◆ Assigned task ◆
Take the entries that follow and return exactly the lines from the one holding "(IHC) image of" through the one holding "breast cancer is", both included. Nothing else is needed.

_ _ _

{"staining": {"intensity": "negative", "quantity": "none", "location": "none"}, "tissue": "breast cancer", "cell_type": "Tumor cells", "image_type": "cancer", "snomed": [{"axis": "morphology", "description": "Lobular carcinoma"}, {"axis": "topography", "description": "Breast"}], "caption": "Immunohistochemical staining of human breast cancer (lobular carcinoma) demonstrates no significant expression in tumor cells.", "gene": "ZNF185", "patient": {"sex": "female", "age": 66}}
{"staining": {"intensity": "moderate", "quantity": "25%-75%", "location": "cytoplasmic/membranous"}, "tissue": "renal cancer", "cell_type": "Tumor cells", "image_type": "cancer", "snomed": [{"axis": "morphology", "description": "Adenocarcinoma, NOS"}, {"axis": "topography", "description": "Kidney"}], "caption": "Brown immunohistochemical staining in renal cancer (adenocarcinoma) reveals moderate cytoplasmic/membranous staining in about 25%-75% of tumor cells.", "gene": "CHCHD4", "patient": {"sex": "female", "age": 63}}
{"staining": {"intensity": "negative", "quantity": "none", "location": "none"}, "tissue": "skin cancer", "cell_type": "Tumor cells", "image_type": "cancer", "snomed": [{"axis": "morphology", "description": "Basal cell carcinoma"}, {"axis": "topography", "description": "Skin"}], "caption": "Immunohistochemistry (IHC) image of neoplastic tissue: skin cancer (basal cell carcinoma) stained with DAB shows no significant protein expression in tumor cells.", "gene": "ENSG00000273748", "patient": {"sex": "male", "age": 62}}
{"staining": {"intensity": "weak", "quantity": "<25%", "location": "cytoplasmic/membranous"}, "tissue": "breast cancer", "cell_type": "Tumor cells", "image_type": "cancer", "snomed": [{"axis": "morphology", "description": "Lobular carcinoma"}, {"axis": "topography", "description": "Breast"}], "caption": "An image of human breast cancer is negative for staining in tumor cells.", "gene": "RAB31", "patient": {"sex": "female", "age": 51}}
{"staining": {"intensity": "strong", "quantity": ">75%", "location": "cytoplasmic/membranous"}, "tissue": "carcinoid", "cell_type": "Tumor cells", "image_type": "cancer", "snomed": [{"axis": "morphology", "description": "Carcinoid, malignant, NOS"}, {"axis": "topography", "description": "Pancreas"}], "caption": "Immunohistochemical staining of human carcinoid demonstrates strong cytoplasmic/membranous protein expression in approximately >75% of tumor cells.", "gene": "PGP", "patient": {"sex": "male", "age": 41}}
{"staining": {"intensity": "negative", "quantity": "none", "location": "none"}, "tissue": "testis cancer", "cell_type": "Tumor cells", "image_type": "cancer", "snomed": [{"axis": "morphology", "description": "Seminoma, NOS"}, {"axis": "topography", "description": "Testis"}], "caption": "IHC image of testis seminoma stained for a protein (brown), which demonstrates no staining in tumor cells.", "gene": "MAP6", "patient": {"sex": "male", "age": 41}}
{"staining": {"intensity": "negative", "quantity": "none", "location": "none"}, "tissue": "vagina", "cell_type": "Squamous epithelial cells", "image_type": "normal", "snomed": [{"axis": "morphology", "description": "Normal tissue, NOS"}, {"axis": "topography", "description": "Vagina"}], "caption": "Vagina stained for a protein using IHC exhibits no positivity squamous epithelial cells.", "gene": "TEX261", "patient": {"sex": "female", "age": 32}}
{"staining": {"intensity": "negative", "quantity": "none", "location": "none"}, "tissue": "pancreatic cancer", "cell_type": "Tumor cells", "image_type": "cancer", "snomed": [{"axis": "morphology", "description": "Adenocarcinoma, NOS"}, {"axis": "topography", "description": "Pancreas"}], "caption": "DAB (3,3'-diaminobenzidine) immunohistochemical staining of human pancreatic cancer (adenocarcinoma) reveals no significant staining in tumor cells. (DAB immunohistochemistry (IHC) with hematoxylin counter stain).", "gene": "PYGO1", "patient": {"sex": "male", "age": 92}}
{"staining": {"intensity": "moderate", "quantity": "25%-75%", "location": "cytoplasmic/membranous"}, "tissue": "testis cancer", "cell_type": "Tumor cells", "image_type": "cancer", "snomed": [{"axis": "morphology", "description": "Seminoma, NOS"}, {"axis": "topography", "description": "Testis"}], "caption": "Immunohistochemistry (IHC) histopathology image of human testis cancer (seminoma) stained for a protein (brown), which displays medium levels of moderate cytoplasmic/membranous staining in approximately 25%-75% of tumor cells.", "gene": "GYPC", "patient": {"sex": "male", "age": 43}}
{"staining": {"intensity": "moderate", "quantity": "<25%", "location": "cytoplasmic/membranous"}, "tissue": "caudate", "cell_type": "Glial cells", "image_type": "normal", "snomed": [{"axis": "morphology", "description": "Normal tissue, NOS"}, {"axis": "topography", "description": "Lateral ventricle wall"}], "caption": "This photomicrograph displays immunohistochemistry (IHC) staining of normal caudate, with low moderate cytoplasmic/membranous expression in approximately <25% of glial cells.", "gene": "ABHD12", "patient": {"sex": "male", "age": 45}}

_ _ _

◆ Task result ◆
{"staining": {"intensity": "negative", "quantity": "none", "location": "none"}, "tissue": "skin cancer", "cell_type": "Tumor cells", "image_type": "cancer", "snomed": [{"axis": "morphology", "description": "Basal cell carcinoma"}, {"axis": "topography", "description": "Skin"}], "caption": "Immunohistochemistry (IHC) image of neoplastic tissue: skin cancer (basal cell carcinoma) stained with DAB shows no significant protein expression in tumor cells.", "gene": "ENSG00000273748", "patient": {"sex": "male", "age": 62}}
{"staining": {"intensity": "weak", "quantity": "<25%", "location": "cytoplasmic/membranous"}, "tissue": "breast cancer", "cell_type": "Tumor cells", "image_type": "cancer", "snomed": [{"axis": "morphology", "description": "Lobular carcinoma"}, {"axis": "topography", "description": "Breast"}], "caption": "An image of human breast cancer is negative for staining in tumor cells.", "gene": "RAB31", "patient": {"sex": "female", "age": 51}}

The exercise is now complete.